I have often prided myself on being a good “coper;” a person who, when the times and events require it, can simply deal with a negative situation or result and get through it. As one of my sons once told me, when describing a tough patch in his life, “Dad, I have learned that sometimes the best you can do some days is get through the day, go to sleep and wait for tomorrow to come.” At the time, it struck me as a darned important thing for an 18-year-old to have learned.
And so it has been with me, sort of. For instance, when I was involved with politics, I came to realize that elections are very binary ventures; as complex and interesting, as difficult and divisive as political issues can be. When it comes to elections, you either win and serve or lose and go home. And as much as I hated losing, I learned to deal with it when that was the hand that was dealt me. I was a “coper.” And coping meant dealing with it and moving on to the next thing. And so it has been at several junctures in my life where my aspirations and reality did not coincide.
But learning to cope does not only involve handling the negatives in one’s life. Coping also involves handling successes in a productive and thoughtful way. This was a lesson I missed several times in my younger days. And failing to “get” that lesson hindered my effectiveness in several cases. This is just one example.
When I was 24, I founded what is now the Community College of Vermont. It was, and still is, an unlikely success story for the institution and the people who worked there in the first 7-8 years, including me. Pretty heady stuff. As a result, when I retired from the presidency at age 32, I had never known defeat as a working professional adult. My mantra, unconsidered, was “If you work hard, things work out.” So, running for Lieutenant Governor of Vermont, which now looks as if it was a gross overreach, seemed like a reasonable next step at the time.
It should come as no surprise that as I headed into the home stretch of my primary election campaign –well ahead of my opponent, the incumbent – I had still not had to experience “Coping Down.” And as a result, I had no idea at all about “Coping Up” to deal with success.

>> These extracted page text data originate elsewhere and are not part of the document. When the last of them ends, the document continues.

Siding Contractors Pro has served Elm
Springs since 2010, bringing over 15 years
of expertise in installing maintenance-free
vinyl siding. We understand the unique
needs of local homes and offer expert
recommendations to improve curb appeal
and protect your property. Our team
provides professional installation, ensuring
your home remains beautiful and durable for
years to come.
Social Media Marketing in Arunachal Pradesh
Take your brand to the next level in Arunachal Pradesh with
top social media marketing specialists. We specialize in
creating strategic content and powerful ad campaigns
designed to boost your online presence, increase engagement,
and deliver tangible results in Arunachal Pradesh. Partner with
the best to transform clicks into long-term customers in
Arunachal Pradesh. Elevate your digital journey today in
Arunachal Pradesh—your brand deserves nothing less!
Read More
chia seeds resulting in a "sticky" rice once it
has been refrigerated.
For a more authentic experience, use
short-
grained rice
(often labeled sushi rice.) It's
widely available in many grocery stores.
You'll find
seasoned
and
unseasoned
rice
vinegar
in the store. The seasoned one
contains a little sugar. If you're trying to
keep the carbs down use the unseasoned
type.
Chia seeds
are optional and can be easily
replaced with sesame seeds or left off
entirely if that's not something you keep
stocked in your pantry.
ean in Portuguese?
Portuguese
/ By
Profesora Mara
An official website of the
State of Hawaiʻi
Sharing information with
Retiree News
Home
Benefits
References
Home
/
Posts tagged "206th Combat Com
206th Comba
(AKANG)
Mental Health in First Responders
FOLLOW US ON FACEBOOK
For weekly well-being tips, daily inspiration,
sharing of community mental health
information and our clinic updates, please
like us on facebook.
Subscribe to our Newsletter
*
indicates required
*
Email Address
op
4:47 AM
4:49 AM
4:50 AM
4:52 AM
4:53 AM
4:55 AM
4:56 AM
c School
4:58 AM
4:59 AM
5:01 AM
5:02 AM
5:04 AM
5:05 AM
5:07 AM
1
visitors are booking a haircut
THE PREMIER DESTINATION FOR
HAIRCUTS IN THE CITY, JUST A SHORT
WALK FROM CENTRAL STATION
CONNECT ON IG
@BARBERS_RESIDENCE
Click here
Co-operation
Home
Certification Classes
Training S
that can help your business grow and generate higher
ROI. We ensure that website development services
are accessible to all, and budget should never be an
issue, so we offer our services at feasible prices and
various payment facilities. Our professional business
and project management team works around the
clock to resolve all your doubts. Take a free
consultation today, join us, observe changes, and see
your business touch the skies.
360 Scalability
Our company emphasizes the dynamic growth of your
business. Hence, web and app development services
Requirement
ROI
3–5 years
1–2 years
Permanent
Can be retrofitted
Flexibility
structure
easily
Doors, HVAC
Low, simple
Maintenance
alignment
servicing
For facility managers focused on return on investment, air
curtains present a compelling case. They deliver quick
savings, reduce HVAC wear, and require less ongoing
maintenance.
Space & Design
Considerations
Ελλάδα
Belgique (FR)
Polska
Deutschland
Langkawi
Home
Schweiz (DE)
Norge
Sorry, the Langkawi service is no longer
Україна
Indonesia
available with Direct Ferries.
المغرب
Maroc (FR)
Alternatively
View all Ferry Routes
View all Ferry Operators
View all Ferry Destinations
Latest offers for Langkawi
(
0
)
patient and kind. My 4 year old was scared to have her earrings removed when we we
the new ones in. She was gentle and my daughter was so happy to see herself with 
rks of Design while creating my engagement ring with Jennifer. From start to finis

In retrospect, my lifelong friend, Chuck Butler, tried to help me. Chuck had been a journalist and a political advisor to the Governor, and later went on to a distinguished career with Blue Cross in Vermont and then Montana. As I stepped forward to accept the victory that night, he whispered to me, “Be humble.” And I was, speaking graciously about my now-defeated opponent and my upcoming opponent as well. In truth, however, as I think back on it, I took his human advice as merely tactical advice; a way to handle the evening. By Election Day, I had fallen from a strong front-runner to a narrowly-defeated candidate. Like I said, elections are very binary.
It wasn’t until almost 30 years later that I finally understood that coping with success was equally as important as coping with the negatives in life. I have come to understand that failing to achieve your expectations, whether personal or professional, can be a teacher of tremendous significance if you are ready for the lesson. Chuck wasn’t giving me tactical advice alone, he was trying to teach me that success, as well as failure, is always qualified by factors beyond your control; by the contributions of others; by the turn of events, and, yes, sometimes by simple luck.
When you learn how to “Cope Up,” how to understand and handle success, it is a very humbling moment.